* TASK GOAL
Your answer must consist solely of the lines from the start of the entries below through the line with "נפלאה של האורחת.", unchanged.

Stored data entries:
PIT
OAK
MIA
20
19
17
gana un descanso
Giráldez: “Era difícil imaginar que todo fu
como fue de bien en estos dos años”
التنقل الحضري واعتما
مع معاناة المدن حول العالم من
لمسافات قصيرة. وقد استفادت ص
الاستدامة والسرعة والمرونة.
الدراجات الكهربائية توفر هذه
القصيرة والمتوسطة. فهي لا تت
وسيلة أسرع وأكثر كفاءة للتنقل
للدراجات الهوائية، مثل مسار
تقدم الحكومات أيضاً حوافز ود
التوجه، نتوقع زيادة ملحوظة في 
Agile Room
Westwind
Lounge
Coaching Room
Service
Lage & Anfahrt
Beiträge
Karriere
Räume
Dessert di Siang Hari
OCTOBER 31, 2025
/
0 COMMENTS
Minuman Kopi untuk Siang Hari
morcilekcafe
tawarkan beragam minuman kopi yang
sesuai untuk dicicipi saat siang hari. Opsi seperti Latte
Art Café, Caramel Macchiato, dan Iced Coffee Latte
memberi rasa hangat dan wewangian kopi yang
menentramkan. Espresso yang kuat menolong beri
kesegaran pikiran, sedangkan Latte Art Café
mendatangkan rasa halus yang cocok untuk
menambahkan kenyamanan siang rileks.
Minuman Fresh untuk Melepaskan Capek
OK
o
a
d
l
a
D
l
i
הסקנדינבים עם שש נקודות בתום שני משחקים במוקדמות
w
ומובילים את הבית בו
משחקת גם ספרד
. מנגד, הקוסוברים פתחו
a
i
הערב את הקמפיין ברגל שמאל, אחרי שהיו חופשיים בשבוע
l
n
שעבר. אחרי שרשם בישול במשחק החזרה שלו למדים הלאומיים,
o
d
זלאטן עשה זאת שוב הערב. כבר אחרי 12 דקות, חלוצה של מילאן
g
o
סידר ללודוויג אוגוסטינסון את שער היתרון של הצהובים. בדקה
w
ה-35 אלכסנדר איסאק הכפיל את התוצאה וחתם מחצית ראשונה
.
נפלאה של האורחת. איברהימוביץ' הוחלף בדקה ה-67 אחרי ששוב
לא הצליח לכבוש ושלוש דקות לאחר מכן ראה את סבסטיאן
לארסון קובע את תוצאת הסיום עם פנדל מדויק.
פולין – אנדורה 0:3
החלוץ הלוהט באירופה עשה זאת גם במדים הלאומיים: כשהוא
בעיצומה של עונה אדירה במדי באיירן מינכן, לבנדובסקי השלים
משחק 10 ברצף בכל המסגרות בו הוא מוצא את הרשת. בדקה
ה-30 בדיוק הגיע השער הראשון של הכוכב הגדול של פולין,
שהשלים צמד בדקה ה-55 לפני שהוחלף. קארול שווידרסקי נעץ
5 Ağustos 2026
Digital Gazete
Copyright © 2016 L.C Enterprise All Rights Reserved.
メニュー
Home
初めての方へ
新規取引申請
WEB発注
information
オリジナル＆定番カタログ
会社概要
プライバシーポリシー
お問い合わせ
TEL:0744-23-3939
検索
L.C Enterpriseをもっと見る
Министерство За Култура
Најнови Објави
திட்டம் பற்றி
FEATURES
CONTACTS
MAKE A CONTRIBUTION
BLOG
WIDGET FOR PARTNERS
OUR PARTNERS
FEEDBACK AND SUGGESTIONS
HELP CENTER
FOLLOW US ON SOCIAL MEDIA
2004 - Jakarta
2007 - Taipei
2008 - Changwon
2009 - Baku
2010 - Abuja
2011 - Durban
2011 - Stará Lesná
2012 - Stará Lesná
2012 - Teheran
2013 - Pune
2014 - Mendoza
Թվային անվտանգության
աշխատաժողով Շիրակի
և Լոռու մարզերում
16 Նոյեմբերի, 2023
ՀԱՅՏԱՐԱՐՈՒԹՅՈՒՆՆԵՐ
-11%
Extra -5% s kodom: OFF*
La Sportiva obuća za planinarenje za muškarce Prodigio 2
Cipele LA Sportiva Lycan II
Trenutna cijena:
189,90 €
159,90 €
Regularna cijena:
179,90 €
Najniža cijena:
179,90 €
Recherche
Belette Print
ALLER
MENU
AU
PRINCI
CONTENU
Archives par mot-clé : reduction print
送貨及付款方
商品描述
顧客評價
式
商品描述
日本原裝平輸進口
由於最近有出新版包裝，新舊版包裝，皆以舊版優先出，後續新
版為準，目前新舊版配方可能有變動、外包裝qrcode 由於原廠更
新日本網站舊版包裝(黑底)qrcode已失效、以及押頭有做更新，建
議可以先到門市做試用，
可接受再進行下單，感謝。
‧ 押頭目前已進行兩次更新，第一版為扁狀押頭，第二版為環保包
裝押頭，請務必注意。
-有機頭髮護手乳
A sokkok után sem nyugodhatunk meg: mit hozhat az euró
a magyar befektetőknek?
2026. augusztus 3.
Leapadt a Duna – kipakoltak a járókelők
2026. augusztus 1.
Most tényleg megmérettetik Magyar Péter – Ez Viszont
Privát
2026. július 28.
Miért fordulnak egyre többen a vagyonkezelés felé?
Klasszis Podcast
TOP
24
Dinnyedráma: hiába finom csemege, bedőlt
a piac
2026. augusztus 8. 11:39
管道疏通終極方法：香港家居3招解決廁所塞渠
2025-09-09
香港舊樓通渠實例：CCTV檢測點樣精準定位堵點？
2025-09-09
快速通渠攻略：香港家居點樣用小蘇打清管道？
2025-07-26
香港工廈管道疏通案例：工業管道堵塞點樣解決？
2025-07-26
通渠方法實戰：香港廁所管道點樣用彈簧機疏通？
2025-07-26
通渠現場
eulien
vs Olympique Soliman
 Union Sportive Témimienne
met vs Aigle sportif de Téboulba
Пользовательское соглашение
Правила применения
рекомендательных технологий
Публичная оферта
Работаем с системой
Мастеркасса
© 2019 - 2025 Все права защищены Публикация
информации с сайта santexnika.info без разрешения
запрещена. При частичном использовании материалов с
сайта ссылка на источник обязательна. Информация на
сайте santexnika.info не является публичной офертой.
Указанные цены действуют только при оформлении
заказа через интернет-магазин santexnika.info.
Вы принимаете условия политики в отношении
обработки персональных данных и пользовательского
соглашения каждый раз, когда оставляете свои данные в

* EXERCISE SOLUTION
PIT
OAK
MIA
20
19
17
gana un descanso
Giráldez: “Era difícil imaginar que todo fu
como fue de bien en estos dos años”
التنقل الحضري واعتما
مع معاناة المدن حول العالم من
لمسافات قصيرة. وقد استفادت ص
الاستدامة والسرعة والمرونة.
الدراجات الكهربائية توفر هذه
القصيرة والمتوسطة. فهي لا تت
وسيلة أسرع وأكثر كفاءة للتنقل
للدراجات الهوائية، مثل مسار
تقدم الحكومات أيضاً حوافز ود
التوجه، نتوقع زيادة ملحوظة في 
Agile Room
Westwind
Lounge
Coaching Room
Service
Lage & Anfahrt
Beiträge
Karriere
Räume
Dessert di Siang Hari
OCTOBER 31, 2025
/
0 COMMENTS
Minuman Kopi untuk Siang Hari
morcilekcafe
tawarkan beragam minuman kopi yang
sesuai untuk dicicipi saat siang hari. Opsi seperti Latte
Art Café, Caramel Macchiato, dan Iced Coffee Latte
memberi rasa hangat dan wewangian kopi yang
menentramkan. Espresso yang kuat menolong beri
kesegaran pikiran, sedangkan Latte Art Café
mendatangkan rasa halus yang cocok untuk
menambahkan kenyamanan siang rileks.
Minuman Fresh untuk Melepaskan Capek
OK
o
a
d
l
a
D
l
i
הסקנדינבים עם שש נקודות בתום שני משחקים במוקדמות
w
ומובילים את הבית בו
משחקת גם ספרד
. מנגד, הקוסוברים פתחו
a
i
הערב את הקמפיין ברגל שמאל, אחרי שהיו חופשיים בשבוע
l
n
שעבר. אחרי שרשם בישול במשחק החזרה שלו למדים הלאומיים,
o
d
זלאטן עשה זאת שוב הערב. כבר אחרי 12 דקות, חלוצה של מילאן
g
o
סידר ללודוויג אוגוסטינסון את שער היתרון של הצהובים. בדקה
w
ה-35 אלכסנדר איסאק הכפיל את התוצאה וחתם מחצית ראשונה
.
נפלאה של האורחת. איברהימוביץ' הוחלף בדקה ה-67 אחרי ששוב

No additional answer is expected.